There are of course a number of major problems with such proposals. The first is this whole notion of “psychological infertility”. One wonders what politically correct hat that one was pulled from. And if that concept is embraced, one can expect that it will have to be applied everywhere.
Indeed, to be consistent we cannot stop there. One can easily imagine the need to help the “psychologically” unemployable – you know, people with an aversion to work. It would not be right to discriminate against these poor souls, so let’s offer them free pensions for life.
And what about the “psychologically” unfaithful – people with an aversion to keeping their marriage vows? We dare not discriminate against them so let’s give the swingers all the benefits of marriage – but of course without any of the responsibilities.
While we are at it, let us spare a moment for the “psychologically” un-athletic – for instance short people who are discriminated against from playing with the Victorian Titans, or large people who are discriminated against from being jockeys. The world is full of such discrimination, and far be it for governments to overlook such obvious social injustices.
It is said that verbal engineering precedes social engineering. Talk of “psychological infertility” is one of the best (or worst) examples yet of such nonsense. This is but another attempt of the ruling elite to soak the taxpayer in order to radically remake society in their own image. Where will it all end?
Another major problem with this proposal concerns the weakness of many rights claims. This weakness is two-fold. First, all the emphasis is on rights, while duties and responsibilities are under-emphasized – or ignored altogether. Second, the creation of new rights for special interest groups often comes at the expense of other parts of the community. That is, special rights often take away the rights of other people.
In this case, the needs and interests (and rights) of children are totally overlooked in the debate. The whole emphasis is on the rights of adults to do as they please. No talk of adult responsibility is heard, and no one is speaking up for the poor child conceived in such radical family experiments. The right of a child to be born and raised by two biological parents has given way to parenting by committee. In the IVF process, three, four or five different players in the game can be found. How is a child supposed to make sense of such a reproductive menagerie?
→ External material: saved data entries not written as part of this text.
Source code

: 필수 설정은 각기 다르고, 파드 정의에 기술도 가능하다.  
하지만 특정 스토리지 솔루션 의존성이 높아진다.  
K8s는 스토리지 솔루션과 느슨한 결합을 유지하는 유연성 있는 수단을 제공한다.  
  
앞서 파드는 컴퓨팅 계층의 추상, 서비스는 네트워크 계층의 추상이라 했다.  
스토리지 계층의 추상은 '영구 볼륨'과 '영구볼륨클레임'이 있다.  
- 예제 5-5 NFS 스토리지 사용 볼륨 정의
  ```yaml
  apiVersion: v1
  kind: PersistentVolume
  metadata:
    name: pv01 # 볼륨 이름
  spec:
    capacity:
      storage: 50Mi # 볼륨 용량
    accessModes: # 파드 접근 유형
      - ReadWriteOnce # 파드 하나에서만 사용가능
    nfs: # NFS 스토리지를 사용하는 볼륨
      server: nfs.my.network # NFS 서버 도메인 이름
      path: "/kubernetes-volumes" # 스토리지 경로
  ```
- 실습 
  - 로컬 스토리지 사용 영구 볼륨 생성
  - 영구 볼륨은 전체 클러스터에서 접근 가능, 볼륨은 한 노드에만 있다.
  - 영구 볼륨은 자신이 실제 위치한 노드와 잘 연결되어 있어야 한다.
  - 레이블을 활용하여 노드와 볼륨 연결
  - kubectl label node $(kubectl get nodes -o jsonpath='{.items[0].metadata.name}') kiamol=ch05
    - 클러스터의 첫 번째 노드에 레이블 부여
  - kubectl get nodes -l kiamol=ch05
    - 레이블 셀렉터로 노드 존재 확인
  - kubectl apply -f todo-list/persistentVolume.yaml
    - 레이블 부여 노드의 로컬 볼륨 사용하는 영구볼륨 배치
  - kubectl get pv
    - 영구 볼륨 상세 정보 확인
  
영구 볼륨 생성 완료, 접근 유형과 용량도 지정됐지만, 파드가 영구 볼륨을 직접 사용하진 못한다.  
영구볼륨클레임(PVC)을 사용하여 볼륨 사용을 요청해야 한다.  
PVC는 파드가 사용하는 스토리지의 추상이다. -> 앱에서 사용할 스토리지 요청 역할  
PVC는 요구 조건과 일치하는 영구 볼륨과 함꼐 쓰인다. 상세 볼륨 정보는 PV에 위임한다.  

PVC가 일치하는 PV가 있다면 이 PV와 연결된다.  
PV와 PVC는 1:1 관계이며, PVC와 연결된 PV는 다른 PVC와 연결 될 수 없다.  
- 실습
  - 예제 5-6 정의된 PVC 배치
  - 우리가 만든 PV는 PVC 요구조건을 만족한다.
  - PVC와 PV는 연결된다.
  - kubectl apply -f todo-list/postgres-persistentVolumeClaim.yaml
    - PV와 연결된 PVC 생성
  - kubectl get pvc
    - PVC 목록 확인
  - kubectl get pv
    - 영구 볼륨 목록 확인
Lesbians and singles will argue that they can love a child just as much as anyone else can. Indeed, this was the line taken ad nauseum by Lisa Meldrum, the single woman who first opened this latest can of bioethical worms. She insisted that she could do a great job of raising her IVF child.
On a debate about the issue on 60 Minutes last year she angrily challenged me, saying who was I to judge her, and claiming she would be a loving, committed mother. In my response to her I said, “No one doubts that you could be a wonderful mother. But you will make a lousy father.” And that is just the point. Children need a father as much as they need a mother. All the social science evidence clearly points to this truth.
To deliberately seek to bring a child into the world, with the intention of depriving the child of one of the two most important persons in their life is a form of child abuse. Strong words – but the weight of social science research overwhelmingly backs this up. By every indicator, a child will do much better when raised in an intact two-parent family, preferably cemented by marriage. A child who is not so raised will be more likely to become involved in crime, do poorly in school, commit suicide and experiment with drugs.
Yet none of this seems to be of concern to the new social engineers. They want to maximize adult happiness, even if it means minimizing child well-being. If these new guidelines are approved, this is just what we will see: maximizing child misery while expanding the never-ending list of demands of the rights industry.